▶ **Excerpt**:
-- Opening Marker --

Rich Ives has received awards from the National Endowment for the Arts, Artist Trust, Seattle Arts Commission and the Coordinating Council of Literary Magazines for his work in poetry, fiction, editing, publishing, translation and photography. He is the 2009 winner of the Francis Locke Poetry Award from Bitter Oleander and the 2012 winner of the Thin Air Creative Nonfiction Award. His books include Light from a Small Brown Bird (Bitter Oleander Press--poetry), Sharpen (The Newer York—fiction chapbook), The Balloon Containing the Water Containing the Narrative Begins Leaking (What Books—stories), Old Man Walking Home After Dark (Cyberwit--poetry), Dubious Inquiries into Magnificent Inadequacies (Cyberwit--poetry), A Servant’s Map of the Body (Cyberwit—stories), Incomprehensibly Well-adjusted Missing Persons of Interest (Cyberwit—stories), and Tunneling to the Moon (Silenced Press--stories).

-- Closing Marker --

▶ **Supplied records**:

-- Opening Marker --

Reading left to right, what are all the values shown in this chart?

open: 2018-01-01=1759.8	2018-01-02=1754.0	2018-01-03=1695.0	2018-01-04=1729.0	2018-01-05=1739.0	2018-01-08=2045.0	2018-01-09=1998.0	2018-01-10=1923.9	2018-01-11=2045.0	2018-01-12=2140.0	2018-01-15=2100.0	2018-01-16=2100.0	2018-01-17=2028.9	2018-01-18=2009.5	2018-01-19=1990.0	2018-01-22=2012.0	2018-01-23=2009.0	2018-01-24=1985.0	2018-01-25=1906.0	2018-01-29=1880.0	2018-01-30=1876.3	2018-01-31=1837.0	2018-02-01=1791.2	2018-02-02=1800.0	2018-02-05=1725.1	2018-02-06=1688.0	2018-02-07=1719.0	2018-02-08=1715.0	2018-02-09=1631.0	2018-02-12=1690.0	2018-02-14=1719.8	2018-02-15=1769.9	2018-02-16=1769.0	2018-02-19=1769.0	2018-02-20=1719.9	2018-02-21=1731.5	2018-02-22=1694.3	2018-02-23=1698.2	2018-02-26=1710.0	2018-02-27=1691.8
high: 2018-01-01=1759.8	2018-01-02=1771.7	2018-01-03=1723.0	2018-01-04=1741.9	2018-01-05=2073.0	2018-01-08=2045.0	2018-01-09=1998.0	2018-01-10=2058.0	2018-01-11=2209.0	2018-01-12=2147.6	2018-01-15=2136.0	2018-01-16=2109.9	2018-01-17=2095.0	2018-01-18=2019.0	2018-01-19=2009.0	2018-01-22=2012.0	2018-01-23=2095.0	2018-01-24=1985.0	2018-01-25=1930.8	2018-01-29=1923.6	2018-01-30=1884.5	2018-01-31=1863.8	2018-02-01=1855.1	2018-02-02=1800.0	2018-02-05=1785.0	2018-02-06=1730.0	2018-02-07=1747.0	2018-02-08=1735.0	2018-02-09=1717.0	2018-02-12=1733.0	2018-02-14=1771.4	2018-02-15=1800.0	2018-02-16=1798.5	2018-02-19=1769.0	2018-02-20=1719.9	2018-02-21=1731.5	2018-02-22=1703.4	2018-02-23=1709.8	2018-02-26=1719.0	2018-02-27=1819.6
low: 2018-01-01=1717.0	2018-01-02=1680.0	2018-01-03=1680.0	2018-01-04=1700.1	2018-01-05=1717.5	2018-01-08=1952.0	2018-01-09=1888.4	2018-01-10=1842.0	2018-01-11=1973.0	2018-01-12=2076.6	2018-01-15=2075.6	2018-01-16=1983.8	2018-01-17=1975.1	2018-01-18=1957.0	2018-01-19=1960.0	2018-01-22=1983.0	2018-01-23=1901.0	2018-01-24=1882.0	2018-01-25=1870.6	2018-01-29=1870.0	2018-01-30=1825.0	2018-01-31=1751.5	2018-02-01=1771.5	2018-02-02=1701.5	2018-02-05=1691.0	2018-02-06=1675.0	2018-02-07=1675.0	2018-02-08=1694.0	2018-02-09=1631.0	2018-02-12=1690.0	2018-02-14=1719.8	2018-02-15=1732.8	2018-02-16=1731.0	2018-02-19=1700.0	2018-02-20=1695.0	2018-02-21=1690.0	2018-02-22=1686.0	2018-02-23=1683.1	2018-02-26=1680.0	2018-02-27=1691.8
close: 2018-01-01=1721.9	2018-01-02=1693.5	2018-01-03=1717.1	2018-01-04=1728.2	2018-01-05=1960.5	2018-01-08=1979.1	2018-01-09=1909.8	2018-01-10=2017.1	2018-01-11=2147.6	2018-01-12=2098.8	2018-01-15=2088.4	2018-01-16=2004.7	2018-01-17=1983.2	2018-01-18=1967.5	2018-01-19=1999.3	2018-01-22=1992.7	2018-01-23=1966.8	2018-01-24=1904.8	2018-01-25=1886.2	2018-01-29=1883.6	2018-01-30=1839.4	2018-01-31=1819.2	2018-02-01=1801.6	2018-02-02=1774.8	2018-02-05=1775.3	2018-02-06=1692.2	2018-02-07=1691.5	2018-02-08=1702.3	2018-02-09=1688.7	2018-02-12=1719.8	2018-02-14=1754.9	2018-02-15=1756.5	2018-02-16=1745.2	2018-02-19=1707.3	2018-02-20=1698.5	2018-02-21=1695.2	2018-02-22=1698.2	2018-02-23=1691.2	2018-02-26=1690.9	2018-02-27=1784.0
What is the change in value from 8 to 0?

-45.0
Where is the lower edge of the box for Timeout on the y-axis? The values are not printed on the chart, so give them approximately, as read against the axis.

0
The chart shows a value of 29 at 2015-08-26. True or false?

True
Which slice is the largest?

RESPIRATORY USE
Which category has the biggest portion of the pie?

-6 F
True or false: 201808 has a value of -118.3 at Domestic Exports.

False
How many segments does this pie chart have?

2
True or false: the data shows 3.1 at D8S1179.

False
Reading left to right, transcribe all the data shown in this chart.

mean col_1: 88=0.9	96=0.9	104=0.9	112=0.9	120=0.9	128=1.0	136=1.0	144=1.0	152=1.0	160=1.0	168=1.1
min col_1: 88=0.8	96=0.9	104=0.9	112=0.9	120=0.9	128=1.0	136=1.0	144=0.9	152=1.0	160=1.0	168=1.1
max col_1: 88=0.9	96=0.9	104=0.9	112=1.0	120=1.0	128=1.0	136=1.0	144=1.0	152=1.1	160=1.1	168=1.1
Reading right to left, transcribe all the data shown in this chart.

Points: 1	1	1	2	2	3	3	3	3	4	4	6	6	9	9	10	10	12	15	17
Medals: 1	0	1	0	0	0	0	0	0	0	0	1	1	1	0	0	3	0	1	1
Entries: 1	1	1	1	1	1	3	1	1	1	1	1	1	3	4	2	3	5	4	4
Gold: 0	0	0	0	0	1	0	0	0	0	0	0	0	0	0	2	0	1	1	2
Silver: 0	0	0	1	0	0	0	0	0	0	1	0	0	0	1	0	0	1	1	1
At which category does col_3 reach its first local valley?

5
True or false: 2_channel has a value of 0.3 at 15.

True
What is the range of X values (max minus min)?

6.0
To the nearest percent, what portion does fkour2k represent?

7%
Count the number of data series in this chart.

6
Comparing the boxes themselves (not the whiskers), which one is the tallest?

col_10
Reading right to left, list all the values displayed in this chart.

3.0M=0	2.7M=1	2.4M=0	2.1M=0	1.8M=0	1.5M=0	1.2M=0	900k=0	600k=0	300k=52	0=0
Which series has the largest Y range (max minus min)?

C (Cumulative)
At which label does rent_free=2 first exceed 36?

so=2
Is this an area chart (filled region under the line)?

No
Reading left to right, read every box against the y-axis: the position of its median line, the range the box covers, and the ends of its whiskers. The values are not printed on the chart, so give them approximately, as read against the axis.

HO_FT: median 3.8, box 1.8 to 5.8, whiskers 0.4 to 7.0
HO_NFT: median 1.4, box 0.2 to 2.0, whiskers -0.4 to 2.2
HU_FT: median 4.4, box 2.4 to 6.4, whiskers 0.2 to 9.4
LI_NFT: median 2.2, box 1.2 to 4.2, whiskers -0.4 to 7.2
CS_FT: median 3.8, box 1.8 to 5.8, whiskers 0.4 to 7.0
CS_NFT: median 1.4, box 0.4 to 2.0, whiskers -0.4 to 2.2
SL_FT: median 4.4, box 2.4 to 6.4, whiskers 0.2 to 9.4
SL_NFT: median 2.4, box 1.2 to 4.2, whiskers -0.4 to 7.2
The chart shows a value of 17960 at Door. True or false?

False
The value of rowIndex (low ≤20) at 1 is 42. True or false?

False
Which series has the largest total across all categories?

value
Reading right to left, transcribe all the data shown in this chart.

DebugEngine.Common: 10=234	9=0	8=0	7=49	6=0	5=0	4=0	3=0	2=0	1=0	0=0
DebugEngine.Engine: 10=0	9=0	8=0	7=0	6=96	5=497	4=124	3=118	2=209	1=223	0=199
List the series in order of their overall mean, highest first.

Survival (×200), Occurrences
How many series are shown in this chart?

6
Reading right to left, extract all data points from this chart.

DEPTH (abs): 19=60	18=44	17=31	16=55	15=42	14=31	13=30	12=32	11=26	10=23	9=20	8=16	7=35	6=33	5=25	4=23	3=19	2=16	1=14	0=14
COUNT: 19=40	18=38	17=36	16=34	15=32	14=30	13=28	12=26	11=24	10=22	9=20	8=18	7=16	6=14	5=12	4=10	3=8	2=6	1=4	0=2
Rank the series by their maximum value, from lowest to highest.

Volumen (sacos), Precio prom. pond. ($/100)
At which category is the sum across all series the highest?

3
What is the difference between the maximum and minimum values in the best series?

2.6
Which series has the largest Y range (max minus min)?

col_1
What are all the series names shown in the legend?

-- Closing Marker --

▶ **Brief**:
Using the note about Rich Ives, list every book it names as published by Cyberwit.

▶ **Exercise result**:
Old Man Walking Home After Dark; Dubious Inquiries into Magnificent Inadequacies; A Servant’s Map of the Body; Incomprehensibly Well-adjusted Missing Persons of Interest